= Denis Price =

Major-General The Reverend Denis Price CB CBE (28 October 1908 – 19 March 1966) was the principal military architect in charge of Combined Operations for Admiral Lord Louis Mountbatten, Supreme Allied Commander of South East Asia. After serving in WWII under the Supreme Allied Commander for South East Asia, Price became Head of the BSSO British Services Security Organisation, MI5's regional office for Germany. He later served as Chief of Staff, British Defence Staff in Washington from 1959 to 1962. Prior to his death, he was ordained into the Presbyterian Church in the United States.

Recent publication of classified documents held by the British Government indicate that Price and Louis Mountbatten maintained a close working relationship, partnering for decades to build a series of international intelligence networks for the British Government.

==Early life==
Denis Walter Price was born in Kandy in Ceylon and educated at Blundell's School in Tiverton, Gonville and Caius College, Cambridge, and the Royal Military Academy in Woolwich. He was commissioned into the Royal Engineers on 31 January 1929.

==Army career==
Price's military appointments are as follows:
- 38th Field Company (1932–34)
- Training Battalion, Chatham (1934–36)
- Employed by the Air Ministry in Iraq on survey work (1936–38)
- Company officer Royal Military College (1938–39)
- Deputy Acting Quartermaster General, Royal Marine Division (1941)
- GSOI at Combined Operations Headquarters and tour of duty in the United States (1942–1943)
- Head of Combined Operations Staff at the Headquarters, Supreme Allied Command South East Asia (1944–1945)
- Commander, 41 Indian Beach Group (1945)
- Chief Royal Engineer, 5th Indian Division and Force 110 (sent to restore order in the Dutch East Indies).
- GSOI, Military Intelligence Branch, War Office (1947)
- Brigadier, Far East Land Forces
- Commander, British Services Security Organisation (1956–1958)
- Chief of Staff, British Defence Staffs in Washington (1959–1962)

Price was created Commander of the Most Excellent Order of the British Empire in 1945 and Companion of the Most Honourable Order of the Bath in 1961.

==British Services Security Organisation==
Denis Price was the first Head of the British Services Security Organisation (BSSO), a division of MI5.

The BSSO originated in March 1954 as the new name for the existing British Forces Security Unit.

In 1959, the Joint Intelligence Committee sought to reduce the cost of running BSSO. MI5 recommended an internal restructuring and a bigger role for itself.
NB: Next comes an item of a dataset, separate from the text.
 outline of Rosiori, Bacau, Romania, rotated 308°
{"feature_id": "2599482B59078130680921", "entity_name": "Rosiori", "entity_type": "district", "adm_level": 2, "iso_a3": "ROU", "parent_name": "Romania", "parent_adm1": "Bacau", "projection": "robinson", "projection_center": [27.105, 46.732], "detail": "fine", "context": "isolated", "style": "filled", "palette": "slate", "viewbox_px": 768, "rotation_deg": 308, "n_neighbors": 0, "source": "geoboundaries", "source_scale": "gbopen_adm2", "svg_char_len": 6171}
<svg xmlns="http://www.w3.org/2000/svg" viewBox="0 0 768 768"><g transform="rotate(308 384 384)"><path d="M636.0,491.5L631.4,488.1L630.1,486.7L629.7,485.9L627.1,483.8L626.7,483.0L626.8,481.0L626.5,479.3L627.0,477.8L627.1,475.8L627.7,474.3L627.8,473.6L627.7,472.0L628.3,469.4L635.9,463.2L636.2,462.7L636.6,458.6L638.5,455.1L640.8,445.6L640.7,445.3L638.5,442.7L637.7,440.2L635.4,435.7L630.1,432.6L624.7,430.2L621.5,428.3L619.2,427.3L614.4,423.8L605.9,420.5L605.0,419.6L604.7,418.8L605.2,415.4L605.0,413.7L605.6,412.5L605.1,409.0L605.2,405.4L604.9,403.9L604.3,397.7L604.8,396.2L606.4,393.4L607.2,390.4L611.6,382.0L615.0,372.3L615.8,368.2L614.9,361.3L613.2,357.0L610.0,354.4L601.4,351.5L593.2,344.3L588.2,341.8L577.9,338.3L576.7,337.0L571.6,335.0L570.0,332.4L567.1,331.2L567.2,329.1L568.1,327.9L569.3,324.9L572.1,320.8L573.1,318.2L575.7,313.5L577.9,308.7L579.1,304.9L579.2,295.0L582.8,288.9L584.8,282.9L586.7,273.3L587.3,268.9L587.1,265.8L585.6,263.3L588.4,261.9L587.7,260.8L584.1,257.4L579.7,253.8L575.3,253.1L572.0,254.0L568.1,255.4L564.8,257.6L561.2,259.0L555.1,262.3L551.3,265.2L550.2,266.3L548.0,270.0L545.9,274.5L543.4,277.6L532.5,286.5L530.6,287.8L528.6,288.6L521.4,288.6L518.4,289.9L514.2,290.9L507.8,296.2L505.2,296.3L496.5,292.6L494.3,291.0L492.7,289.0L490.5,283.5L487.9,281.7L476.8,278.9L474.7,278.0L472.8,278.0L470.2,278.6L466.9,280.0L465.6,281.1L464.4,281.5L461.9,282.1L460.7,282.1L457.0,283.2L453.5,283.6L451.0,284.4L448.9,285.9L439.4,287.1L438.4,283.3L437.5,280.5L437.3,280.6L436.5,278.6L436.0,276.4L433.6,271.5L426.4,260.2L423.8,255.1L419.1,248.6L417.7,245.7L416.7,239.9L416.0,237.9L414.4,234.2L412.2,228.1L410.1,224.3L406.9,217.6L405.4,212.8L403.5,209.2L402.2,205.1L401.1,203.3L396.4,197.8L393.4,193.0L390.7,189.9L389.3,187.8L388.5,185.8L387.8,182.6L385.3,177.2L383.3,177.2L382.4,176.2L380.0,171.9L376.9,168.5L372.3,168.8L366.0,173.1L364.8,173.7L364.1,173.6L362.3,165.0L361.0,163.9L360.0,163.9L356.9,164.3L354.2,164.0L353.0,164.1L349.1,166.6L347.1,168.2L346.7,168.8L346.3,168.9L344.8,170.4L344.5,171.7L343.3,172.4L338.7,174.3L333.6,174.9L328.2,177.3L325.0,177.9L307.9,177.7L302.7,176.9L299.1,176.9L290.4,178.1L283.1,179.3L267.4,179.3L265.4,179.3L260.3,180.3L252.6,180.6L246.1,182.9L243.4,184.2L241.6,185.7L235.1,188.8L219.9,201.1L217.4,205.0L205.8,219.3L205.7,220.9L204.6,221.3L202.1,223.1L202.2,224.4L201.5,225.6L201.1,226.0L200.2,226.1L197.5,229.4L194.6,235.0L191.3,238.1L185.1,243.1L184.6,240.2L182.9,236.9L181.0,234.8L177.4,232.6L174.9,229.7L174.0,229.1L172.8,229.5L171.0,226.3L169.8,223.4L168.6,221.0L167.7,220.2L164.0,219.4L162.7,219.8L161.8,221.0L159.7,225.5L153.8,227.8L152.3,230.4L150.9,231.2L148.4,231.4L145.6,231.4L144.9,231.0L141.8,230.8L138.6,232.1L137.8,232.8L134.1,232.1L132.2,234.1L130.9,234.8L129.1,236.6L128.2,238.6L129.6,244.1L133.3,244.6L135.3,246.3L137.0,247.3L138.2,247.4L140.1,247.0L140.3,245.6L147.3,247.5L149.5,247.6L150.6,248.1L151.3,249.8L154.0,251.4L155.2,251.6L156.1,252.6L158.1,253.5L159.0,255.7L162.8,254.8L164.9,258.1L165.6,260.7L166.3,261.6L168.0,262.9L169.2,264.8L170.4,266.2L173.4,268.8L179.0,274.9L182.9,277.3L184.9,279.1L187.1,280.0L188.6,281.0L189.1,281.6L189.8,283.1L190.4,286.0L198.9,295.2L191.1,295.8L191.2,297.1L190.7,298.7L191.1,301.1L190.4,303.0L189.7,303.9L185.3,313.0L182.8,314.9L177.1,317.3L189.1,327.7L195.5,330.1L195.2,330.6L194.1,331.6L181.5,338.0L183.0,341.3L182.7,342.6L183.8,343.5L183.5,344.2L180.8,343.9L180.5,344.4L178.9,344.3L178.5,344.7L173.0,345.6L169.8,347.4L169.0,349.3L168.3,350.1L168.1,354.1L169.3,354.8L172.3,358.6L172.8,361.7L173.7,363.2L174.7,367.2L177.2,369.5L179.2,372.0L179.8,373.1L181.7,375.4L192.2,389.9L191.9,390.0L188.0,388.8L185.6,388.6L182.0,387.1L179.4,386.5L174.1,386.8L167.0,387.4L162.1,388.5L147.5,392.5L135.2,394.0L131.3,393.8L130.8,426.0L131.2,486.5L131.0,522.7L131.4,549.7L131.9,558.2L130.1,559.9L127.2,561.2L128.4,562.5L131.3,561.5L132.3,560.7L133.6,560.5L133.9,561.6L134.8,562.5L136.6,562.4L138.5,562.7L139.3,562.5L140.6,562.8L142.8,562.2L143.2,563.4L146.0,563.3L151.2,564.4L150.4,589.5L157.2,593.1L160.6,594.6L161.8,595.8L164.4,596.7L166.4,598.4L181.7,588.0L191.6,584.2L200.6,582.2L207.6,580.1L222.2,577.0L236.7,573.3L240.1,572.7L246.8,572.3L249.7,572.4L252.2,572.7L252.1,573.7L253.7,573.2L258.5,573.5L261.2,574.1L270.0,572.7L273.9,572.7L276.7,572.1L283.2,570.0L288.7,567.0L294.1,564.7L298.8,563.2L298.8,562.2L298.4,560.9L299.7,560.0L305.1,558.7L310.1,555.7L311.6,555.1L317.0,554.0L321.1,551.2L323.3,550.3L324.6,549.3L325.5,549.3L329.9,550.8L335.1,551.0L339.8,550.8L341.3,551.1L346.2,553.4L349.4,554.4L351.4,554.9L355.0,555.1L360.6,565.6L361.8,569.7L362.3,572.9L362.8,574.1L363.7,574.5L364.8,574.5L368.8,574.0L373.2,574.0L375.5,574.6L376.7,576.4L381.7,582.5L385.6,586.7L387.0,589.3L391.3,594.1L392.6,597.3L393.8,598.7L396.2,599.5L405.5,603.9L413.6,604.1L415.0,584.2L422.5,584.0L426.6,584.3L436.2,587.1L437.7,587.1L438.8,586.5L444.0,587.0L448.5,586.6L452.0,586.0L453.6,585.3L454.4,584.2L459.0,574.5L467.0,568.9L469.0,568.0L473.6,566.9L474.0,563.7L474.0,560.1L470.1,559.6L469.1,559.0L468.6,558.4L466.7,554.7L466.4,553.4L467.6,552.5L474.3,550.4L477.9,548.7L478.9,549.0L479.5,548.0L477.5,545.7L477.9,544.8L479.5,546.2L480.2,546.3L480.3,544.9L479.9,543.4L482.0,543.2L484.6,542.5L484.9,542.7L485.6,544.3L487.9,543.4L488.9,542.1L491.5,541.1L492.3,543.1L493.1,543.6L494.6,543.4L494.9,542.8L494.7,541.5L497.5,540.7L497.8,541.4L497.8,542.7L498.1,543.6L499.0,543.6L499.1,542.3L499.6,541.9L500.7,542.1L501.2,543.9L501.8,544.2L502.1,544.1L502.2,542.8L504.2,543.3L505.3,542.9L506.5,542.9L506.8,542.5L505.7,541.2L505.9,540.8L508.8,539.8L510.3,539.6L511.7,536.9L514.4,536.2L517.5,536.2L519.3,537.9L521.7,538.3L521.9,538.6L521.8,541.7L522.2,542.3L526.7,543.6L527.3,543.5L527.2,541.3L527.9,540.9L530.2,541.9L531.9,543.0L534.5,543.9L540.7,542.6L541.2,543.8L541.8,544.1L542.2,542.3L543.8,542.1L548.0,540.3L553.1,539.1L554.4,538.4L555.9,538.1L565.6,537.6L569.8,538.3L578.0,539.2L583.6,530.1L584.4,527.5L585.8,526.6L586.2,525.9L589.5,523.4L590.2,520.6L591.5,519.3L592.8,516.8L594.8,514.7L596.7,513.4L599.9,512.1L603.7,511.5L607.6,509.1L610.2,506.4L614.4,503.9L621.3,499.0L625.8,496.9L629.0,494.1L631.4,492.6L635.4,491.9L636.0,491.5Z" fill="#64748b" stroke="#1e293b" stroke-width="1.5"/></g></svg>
BSSO subsequently acquired a civilian rather than a military head for the first time. Staff numbers were reduced from 480 to 322 and some duties were passed to the German intelligence services. The Americans took over funding of the BSSO comint station at Hanover.
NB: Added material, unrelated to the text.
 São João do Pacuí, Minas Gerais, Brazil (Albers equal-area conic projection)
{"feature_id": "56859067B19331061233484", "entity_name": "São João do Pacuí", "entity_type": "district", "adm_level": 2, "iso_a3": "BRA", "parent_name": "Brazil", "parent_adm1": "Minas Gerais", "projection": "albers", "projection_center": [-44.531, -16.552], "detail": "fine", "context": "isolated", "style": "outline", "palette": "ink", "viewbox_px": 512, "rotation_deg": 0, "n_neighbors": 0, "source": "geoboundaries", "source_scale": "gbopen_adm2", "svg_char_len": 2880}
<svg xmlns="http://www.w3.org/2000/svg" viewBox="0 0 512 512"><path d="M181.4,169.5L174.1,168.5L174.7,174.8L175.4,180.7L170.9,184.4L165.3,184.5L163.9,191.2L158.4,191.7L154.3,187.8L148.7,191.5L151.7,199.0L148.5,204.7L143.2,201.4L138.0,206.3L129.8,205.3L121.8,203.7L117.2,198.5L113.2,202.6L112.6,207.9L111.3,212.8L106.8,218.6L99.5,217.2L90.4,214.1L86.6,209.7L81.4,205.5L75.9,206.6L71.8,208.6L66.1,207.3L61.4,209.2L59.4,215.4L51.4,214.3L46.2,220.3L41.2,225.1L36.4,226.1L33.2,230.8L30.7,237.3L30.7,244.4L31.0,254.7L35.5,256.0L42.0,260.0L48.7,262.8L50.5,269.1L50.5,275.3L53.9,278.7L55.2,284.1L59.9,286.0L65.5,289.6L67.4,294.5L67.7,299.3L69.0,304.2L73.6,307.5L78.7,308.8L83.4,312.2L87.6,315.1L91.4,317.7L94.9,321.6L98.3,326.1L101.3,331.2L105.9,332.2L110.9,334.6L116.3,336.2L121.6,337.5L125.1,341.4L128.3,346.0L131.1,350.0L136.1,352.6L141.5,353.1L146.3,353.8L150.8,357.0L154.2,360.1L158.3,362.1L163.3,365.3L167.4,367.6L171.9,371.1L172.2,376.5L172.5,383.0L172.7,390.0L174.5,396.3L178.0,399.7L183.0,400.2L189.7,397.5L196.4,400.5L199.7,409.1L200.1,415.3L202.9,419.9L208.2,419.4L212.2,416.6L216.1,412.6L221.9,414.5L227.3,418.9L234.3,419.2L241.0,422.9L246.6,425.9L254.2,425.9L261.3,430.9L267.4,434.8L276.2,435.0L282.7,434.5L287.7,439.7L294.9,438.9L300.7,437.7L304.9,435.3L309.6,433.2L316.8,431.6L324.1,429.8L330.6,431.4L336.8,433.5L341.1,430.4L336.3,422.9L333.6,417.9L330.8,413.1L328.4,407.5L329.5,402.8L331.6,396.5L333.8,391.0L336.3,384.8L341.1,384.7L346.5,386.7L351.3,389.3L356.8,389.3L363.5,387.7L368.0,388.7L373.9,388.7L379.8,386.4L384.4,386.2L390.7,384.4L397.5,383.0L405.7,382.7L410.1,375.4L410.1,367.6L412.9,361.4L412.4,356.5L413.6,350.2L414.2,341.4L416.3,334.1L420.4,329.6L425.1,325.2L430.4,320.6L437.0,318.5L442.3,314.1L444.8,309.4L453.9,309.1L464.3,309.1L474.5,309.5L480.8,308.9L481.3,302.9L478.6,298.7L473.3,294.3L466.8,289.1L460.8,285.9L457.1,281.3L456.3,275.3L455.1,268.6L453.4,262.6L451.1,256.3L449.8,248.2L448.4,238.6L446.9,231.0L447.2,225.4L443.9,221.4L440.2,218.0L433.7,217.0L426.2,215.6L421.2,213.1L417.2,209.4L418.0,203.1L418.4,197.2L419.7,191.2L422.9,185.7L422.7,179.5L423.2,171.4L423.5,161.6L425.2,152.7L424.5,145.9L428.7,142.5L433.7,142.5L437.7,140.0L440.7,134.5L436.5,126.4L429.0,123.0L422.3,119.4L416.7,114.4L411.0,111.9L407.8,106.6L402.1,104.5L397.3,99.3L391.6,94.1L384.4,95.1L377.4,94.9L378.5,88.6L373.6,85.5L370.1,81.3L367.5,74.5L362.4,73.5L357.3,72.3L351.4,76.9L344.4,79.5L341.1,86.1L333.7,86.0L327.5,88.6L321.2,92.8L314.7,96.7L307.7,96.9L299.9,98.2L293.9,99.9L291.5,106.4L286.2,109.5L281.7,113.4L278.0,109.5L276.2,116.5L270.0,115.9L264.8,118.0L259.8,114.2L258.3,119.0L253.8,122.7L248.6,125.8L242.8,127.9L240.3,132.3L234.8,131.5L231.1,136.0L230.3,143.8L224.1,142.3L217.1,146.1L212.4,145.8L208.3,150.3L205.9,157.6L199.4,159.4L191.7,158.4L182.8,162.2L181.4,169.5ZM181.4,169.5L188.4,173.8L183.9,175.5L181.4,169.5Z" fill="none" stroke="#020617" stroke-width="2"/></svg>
In 1961, BSSO came under command of the C-in-C Germany, downgrading the priority of tasks from London.

==Ministry==
On leaving the army Price moved to United States and after a course of studies was ordained into the Presbyterian Church. His studies were interrupted by the illness from which he later died, but in spite of this he served as a pastor at High Bridge Presbyterian Church in Natural Bridge, Virginia for the two years before his death. His funeral was held at High Bridge Presbyterian Church.
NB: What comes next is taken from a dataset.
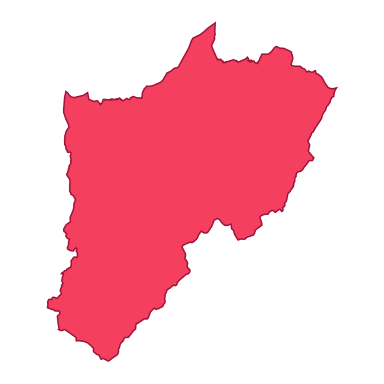 outline of Mae Tha, Lampang, Thailand
{"feature_id": "78962969B93030636788506", "entity_name": "Mae Tha", "entity_type": "district", "adm_level": 2, "iso_a3": "THA", "parent_name": "Thailand", "parent_adm1": "Lampang", "projection": "equal_earth", "projection_center": [99.567, 18.089], "detail": "fine", "context": "isolated", "style": "filled", "palette": "rose", "viewbox_px": 384, "rotation_deg": 0, "n_neighbors": 0, "source": "geoboundaries", "source_scale": "gbopen_adm2", "svg_char_len": 5783}
<svg xmlns="http://www.w3.org/2000/svg" viewBox="0 0 384 384"><path d="M61.5,273.7L62.9,273.7L63.4,274.3L62.2,278.0L61.9,280.1L62.0,281.4L63.0,283.8L61.5,285.3L61.9,286.9L60.8,288.3L60.2,291.0L61.1,292.3L61.3,294.1L59.0,296.0L57.4,298.4L54.2,297.3L52.7,297.4L52.1,298.0L51.9,299.5L49.3,299.3L48.6,299.8L47.7,301.8L47.9,304.7L47.5,307.7L52.2,309.5L53.6,309.6L54.8,310.8L56.4,311.1L58.8,310.9L59.7,312.0L59.8,312.9L59.5,314.0L58.9,314.9L57.7,315.7L57.4,316.4L58.2,323.7L59.1,328.7L58.9,329.3L58.6,329.4L60.1,330.4L61.5,330.6L62.7,330.4L63.9,329.6L65.2,329.8L76.0,337.4L76.3,338.0L76.1,340.1L76.5,340.9L78.1,340.6L84.0,341.4L87.5,342.7L91.7,346.3L93.6,348.7L93.4,350.8L93.7,351.8L96.8,354.4L98.8,354.9L101.1,359.3L103.1,358.4L108.1,361.0L109.0,360.8L112.6,357.8L116.7,355.2L117.9,353.8L118.5,351.9L118.4,349.6L119.4,347.5L120.0,344.7L120.6,343.4L123.1,341.0L124.4,337.9L125.6,337.4L128.3,337.4L133.8,330.4L135.5,329.1L135.9,324.9L136.4,323.7L138.2,323.1L139.5,321.8L140.3,321.6L144.2,318.9L147.0,319.0L148.0,318.3L150.5,311.9L154.0,308.3L154.8,308.2L155.6,309.3L156.1,309.4L157.9,308.6L158.7,308.6L162.8,306.3L163.6,304.4L165.0,302.5L165.0,300.7L164.7,299.1L165.2,294.2L166.2,292.5L167.1,289.8L170.1,288.0L173.1,285.2L175.2,285.6L176.2,285.2L176.8,284.5L177.2,282.8L178.8,280.7L185.7,274.7L186.5,274.2L188.0,274.0L189.2,272.8L189.8,271.9L190.0,270.6L189.8,269.7L188.1,268.2L187.3,266.9L187.2,265.6L187.6,263.3L187.1,261.7L184.9,258.3L185.5,255.9L185.5,254.0L182.4,247.8L182.2,246.6L182.6,245.7L185.0,244.2L187.6,243.3L189.4,242.2L192.0,242.6L194.5,241.1L197.1,238.4L198.7,234.8L201.2,231.1L204.0,233.0L206.7,232.9L207.7,232.3L211.6,226.5L214.2,220.2L217.0,218.7L218.1,218.7L219.5,219.6L222.7,223.7L224.8,225.3L228.2,225.3L230.2,224.2L231.1,224.3L231.6,228.6L233.6,230.7L234.5,234.1L237.9,239.8L238.4,240.0L240.4,239.0L244.8,239.2L247.1,237.2L253.3,235.1L254.4,233.5L255.3,230.5L256.3,229.2L261.7,225.4L261.9,224.3L261.6,222.6L260.0,217.6L260.2,216.6L260.9,215.9L263.7,214.5L268.2,214.1L269.3,212.1L271.8,210.5L273.1,210.4L275.1,212.3L275.9,212.1L277.7,210.3L279.5,209.4L280.3,209.6L281.7,211.5L282.7,210.9L283.0,209.5L282.8,207.4L283.9,206.8L284.9,205.6L284.6,203.2L286.1,201.6L286.5,200.5L287.9,193.6L290.0,191.6L291.1,189.5L292.8,187.5L293.5,185.9L293.8,183.2L294.8,181.1L294.7,178.3L296.2,176.2L296.0,175.0L297.0,172.6L298.0,171.8L300.6,171.3L302.6,169.7L304.5,166.6L306.6,164.3L308.7,161.1L309.8,160.6L312.4,160.6L313.9,157.7L312.3,156.2L308.3,151.2L309.7,145.0L307.9,141.2L310.8,135.6L311.6,133.2L313.2,131.8L315.3,128.0L321.4,118.7L322.6,114.3L325.4,110.2L325.7,109.2L326.2,108.4L326.5,106.6L328.0,105.2L329.9,102.5L330.7,99.6L331.9,97.4L333.8,96.5L333.9,94.3L334.9,90.5L336.5,87.9L332.8,88.8L329.6,88.3L327.9,87.3L325.0,83.2L323.1,79.5L321.6,77.0L318.1,74.2L316.3,73.7L315.9,72.8L315.6,71.1L315.2,70.6L312.7,72.2L310.4,72.0L308.6,71.0L306.8,72.0L306.0,71.2L304.8,69.1L302.3,68.2L300.4,66.3L294.3,66.2L291.6,65.5L291.2,65.0L291.3,63.6L292.8,58.7L292.7,57.4L291.3,52.1L289.6,51.0L284.0,48.4L279.6,48.1L276.7,46.6L275.9,46.6L274.3,47.9L271.6,51.4L269.2,53.6L267.3,54.2L262.1,54.1L260.0,58.1L259.1,60.8L258.0,61.7L257.8,63.4L257.3,63.6L256.6,62.9L256.0,63.1L254.7,62.3L254.1,61.2L253.6,60.9L252.7,60.9L252.0,61.6L251.0,60.2L250.6,60.8L250.7,61.7L250.3,62.0L249.3,60.6L248.1,60.9L248.0,60.3L248.7,59.3L247.5,57.2L244.9,59.5L243.0,60.0L242.4,60.6L241.3,60.7L239.7,61.7L238.7,61.7L237.9,62.1L236.6,60.7L236.2,61.0L235.9,60.6L235.3,60.7L235.0,60.3L233.3,59.8L227.3,61.7L225.8,61.7L225.1,62.6L224.4,62.4L224.1,62.7L223.2,61.7L223.0,62.2L222.3,61.4L222.3,60.7L221.4,60.3L220.9,59.4L220.1,59.2L219.4,59.9L219.0,59.7L218.2,60.0L217.6,58.7L217.0,58.8L212.1,47.4L211.6,45.5L214.7,38.8L214.3,36.6L215.1,34.8L214.8,31.4L215.2,23.0L208.2,27.9L203.1,32.5L199.9,34.8L193.0,38.2L191.5,40.6L188.8,47.9L178.3,67.0L177.3,67.7L174.3,68.2L171.1,71.0L166.9,73.1L163.0,80.0L160.6,82.3L152.3,85.9L148.0,86.4L146.8,86.1L145.4,87.8L144.4,88.6L142.3,93.0L142.4,94.5L141.6,98.3L139.0,97.8L137.2,98.0L133.2,96.5L131.5,97.2L131.1,97.8L130.4,97.8L130.4,98.8L130.0,99.3L129.0,99.5L126.6,98.4L123.6,100.6L122.0,100.5L121.6,99.6L120.9,99.7L120.4,98.7L119.4,98.0L118.3,98.9L117.7,98.8L117.2,99.5L116.7,98.9L116.1,98.8L115.7,99.4L114.5,99.8L113.8,99.2L112.3,99.7L111.9,98.9L111.2,99.2L111.1,100.0L110.5,100.1L110.1,100.0L110.0,99.5L108.5,100.0L107.4,99.5L106.1,100.0L105.5,99.5L104.8,99.9L104.4,99.4L103.7,99.3L103.0,99.9L102.2,102.9L101.5,103.1L100.8,104.2L100.4,103.8L100.1,104.3L97.7,100.9L96.3,100.8L94.2,101.5L89.3,99.6L88.7,98.6L87.6,92.6L83.4,95.4L73.9,97.6L71.1,96.8L69.2,95.2L68.2,93.5L65.9,91.5L64.6,97.6L63.7,109.5L63.7,112.5L66.1,119.5L68.4,124.4L69.0,127.2L67.3,129.5L66.2,131.5L65.0,135.5L64.6,140.6L64.8,144.8L65.7,146.1L66.0,147.4L65.8,148.3L66.2,148.9L66.5,150.0L67.5,150.5L67.3,151.5L67.5,152.0L68.3,152.4L70.1,152.1L70.9,152.9L71.1,154.0L70.4,155.3L70.2,156.5L70.9,158.0L70.8,158.9L71.1,159.8L70.7,160.3L70.9,160.9L70.7,161.7L71.0,162.3L70.7,163.9L69.6,164.9L69.3,166.1L68.9,166.5L69.0,168.2L68.3,169.3L68.6,170.4L68.2,170.7L67.4,173.4L66.7,173.9L66.9,175.2L69.4,178.9L70.1,180.9L69.6,187.5L70.0,188.8L69.6,190.2L69.8,191.6L70.8,192.8L70.9,194.3L73.2,195.6L75.4,199.1L75.1,199.9L75.1,201.4L74.0,203.2L73.8,207.5L73.0,210.8L70.1,217.4L70.1,219.2L70.5,220.5L70.3,221.5L70.0,222.0L66.4,224.6L65.4,225.9L64.6,227.8L63.8,228.7L63.7,230.7L64.2,231.7L65.3,232.0L65.5,233.0L66.6,233.6L66.6,234.2L65.8,235.8L66.8,237.6L67.6,238.5L69.5,239.2L68.5,242.1L68.5,245.1L67.3,247.7L67.5,248.7L67.9,249.3L70.1,250.5L72.9,251.0L73.7,250.6L74.8,248.8L76.3,247.9L76.9,248.8L76.2,251.1L77.4,252.9L77.4,256.7L76.9,257.4L74.8,257.0L73.8,257.3L71.0,261.0L71.4,264.1L70.5,267.6L69.2,267.7L68.3,268.5L67.3,268.8L66.3,270.4L64.4,270.8L63.6,272.1L62.1,272.7L61.5,273.7Z" fill="#f43f5e" stroke="#9f1239" stroke-width="1.5"/></svg>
In 1951, Price married Audrey de Beaufort, and they had two sons and two daughters.

== Sources ==
- Obituary of Maj-Gen. D. W. Price, The Times, 23 March 1966 (pg. 14; Issue 56587; col F)
- Copy of a letter from [Lord Louis Mountbatten] to Major General R.E.Laycock informing him that a party has been sent from SEAC to Britain for Operation Overlord, 2 May 1944. Broadlands archives. MS62/MB/1/C/51/19. University of Southampton Special Collections, University of Southampton, University Road, Southampton, SO17 1BJ.